A lot of this comes back to each of us understanding our role on the team and being responsible for it. How do we educate
veterinarians? How do we educate technicians? How do we educate the public?
Dr. Johnson: Physicians' assistants in California have a formal agreement that goes in their files, called delegation-of-services agreements.
It says that I, as an MD, won't give you a job path that I don't think you're competent in doing. And you won't accept any
job path that you don't feel comfortable and trained to do.
I would love to see something similar developed in the veterinary profession.
Dr. Ostrich: There are other implications. For example, in large-animal practice in Pennsylvania, we'll go out and bleed a herd of cows
to test for brucellosis. It's the person's job to bleed the cows, identify them and not mix up the samples. It's a complicated
procedure in a lot of ways.
One of the highest-paid malpractice lawsuits recorded was on a herd of cows where a brucellosis sample got mixed up. In this
case, the farmer bled the cow and gave it to the veterinarian, who then shipped it to the lab. It came back negative, but
the cow actually was positive. Obviously, the farmer was the culprit here. He bled the wrong bull, whether purposely or not.
The bull consequently went to Texas or Florida, and it did have brucellosis. It infected not only the herd he brought it to,
but also the next-door neighbor's herd, etc.
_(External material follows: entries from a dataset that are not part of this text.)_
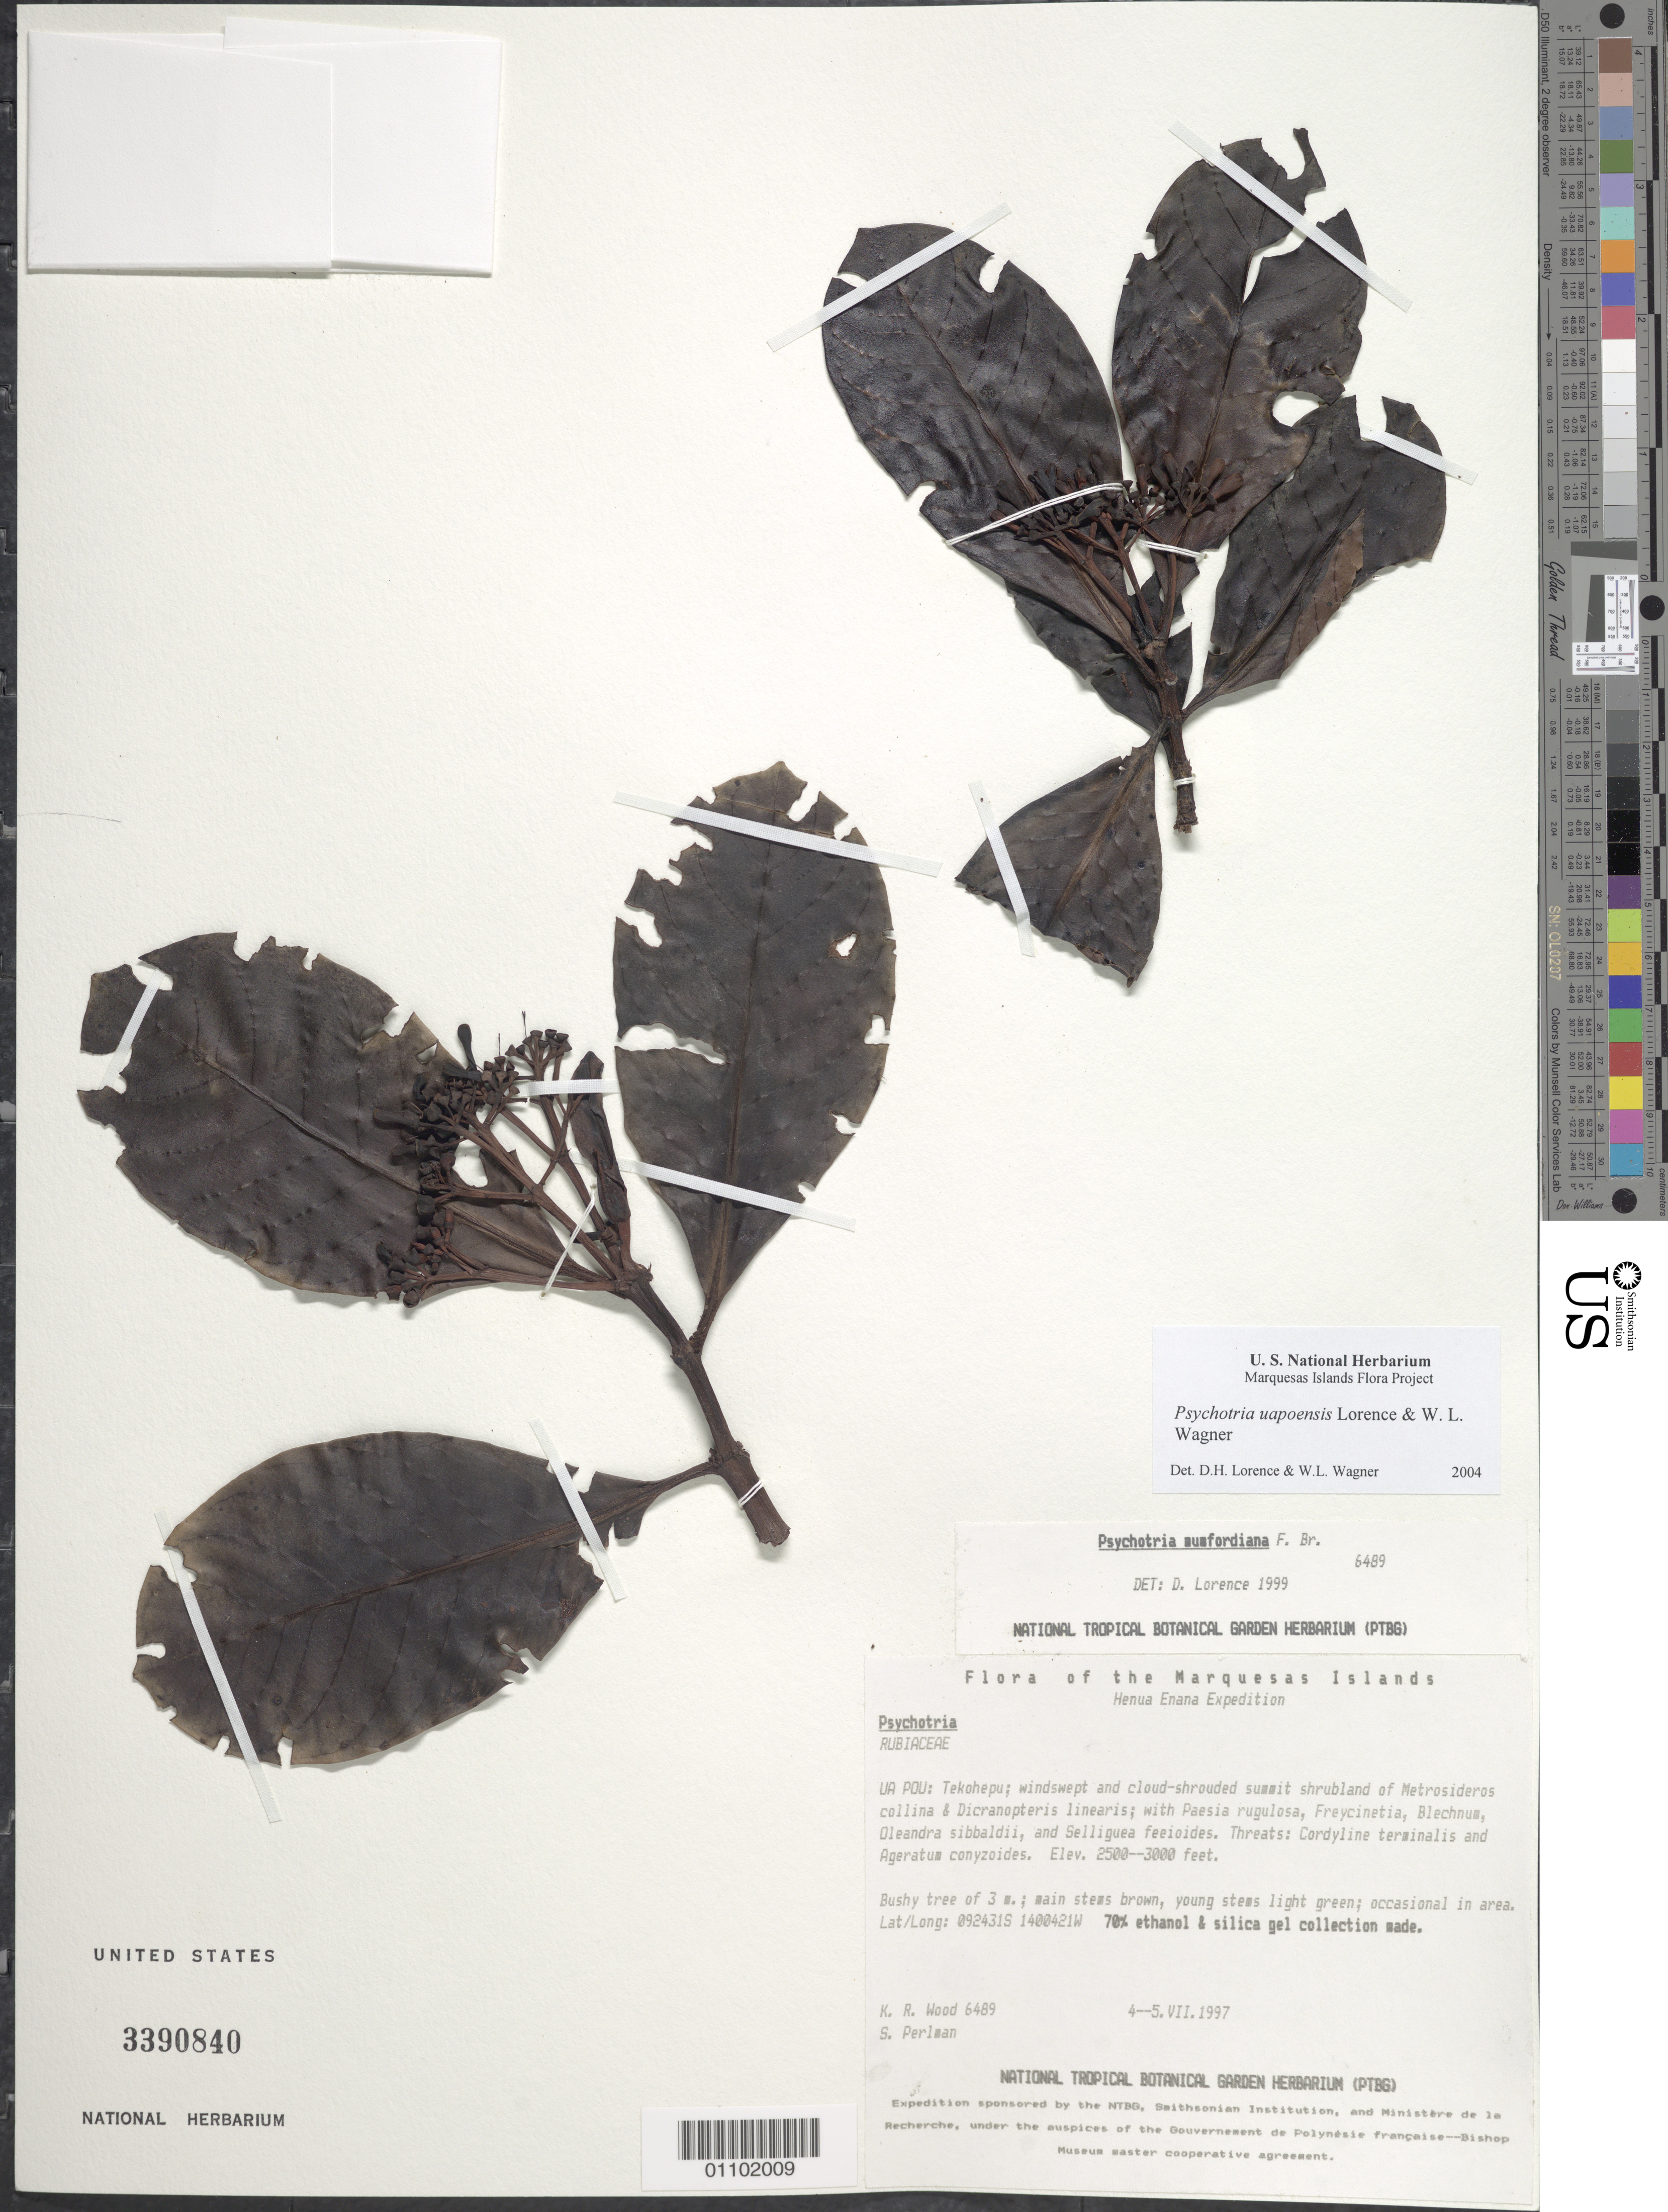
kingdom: Plantae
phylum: Tracheophyta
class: Magnoliopsida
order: Gentianales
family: Rubiaceae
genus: Psychotria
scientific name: Psychotria uapoensis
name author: Lorence & W.L. Wagner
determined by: Lorence, David H.; Wagner, W. H.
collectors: K. R. Wood & S. P. Perlman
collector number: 6489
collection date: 1997-07-04/1997-07-05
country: French Polynesia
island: Ua Pou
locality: Tekohepu, summit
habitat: shrubland of Metrosideros collina-Dicranopteris linearis; windswept and cloud shrouded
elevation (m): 762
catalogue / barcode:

These can be highly legal, highly expensive matters when you're dealing with such regulatory work. On the other hand, if your
technician is licensed, has worked with you for a while and you really feel that technician has competence, consider the following:
In an emergency situation, the technician is in the hospital but the doctor's out to lunch. The technician feels competent
putting an IV into that animal, and getting it started on fluids without any supervision, because the doctor's not there.
But the dog dies. Was that an illegal thing that she or he did?
I don't see how a judge would define it that way, but technically it may have been illegal. Is that right for the profession
or the animals they treat? I don't think so.
Mr. Dennis: Some states have included a regulation or, in the practice act, an emergency exception to address that. But in the absence
of such a provision, it would be an illegal, unlawful act of veterinary medicine. Practice acts and regulations would have
to carve out emergency exceptions.
Dr. Johnson: Something the RN who works for me is teaching me is that they've been through all these steps on the human side. One thing
they have developed that we're just starting to develop is protocol. So if I'm not immediately in the room and an emergency
comes in, the technician is given permission in our practice to start an IV line, to start fluids, to do some basic care.
If the technicians can't find me, there is a specific protocol set up to tell them this is how far they can go. They've found
over time that they can expand these protocols and give more opportunities for the nurses to take care of some of these emergencies.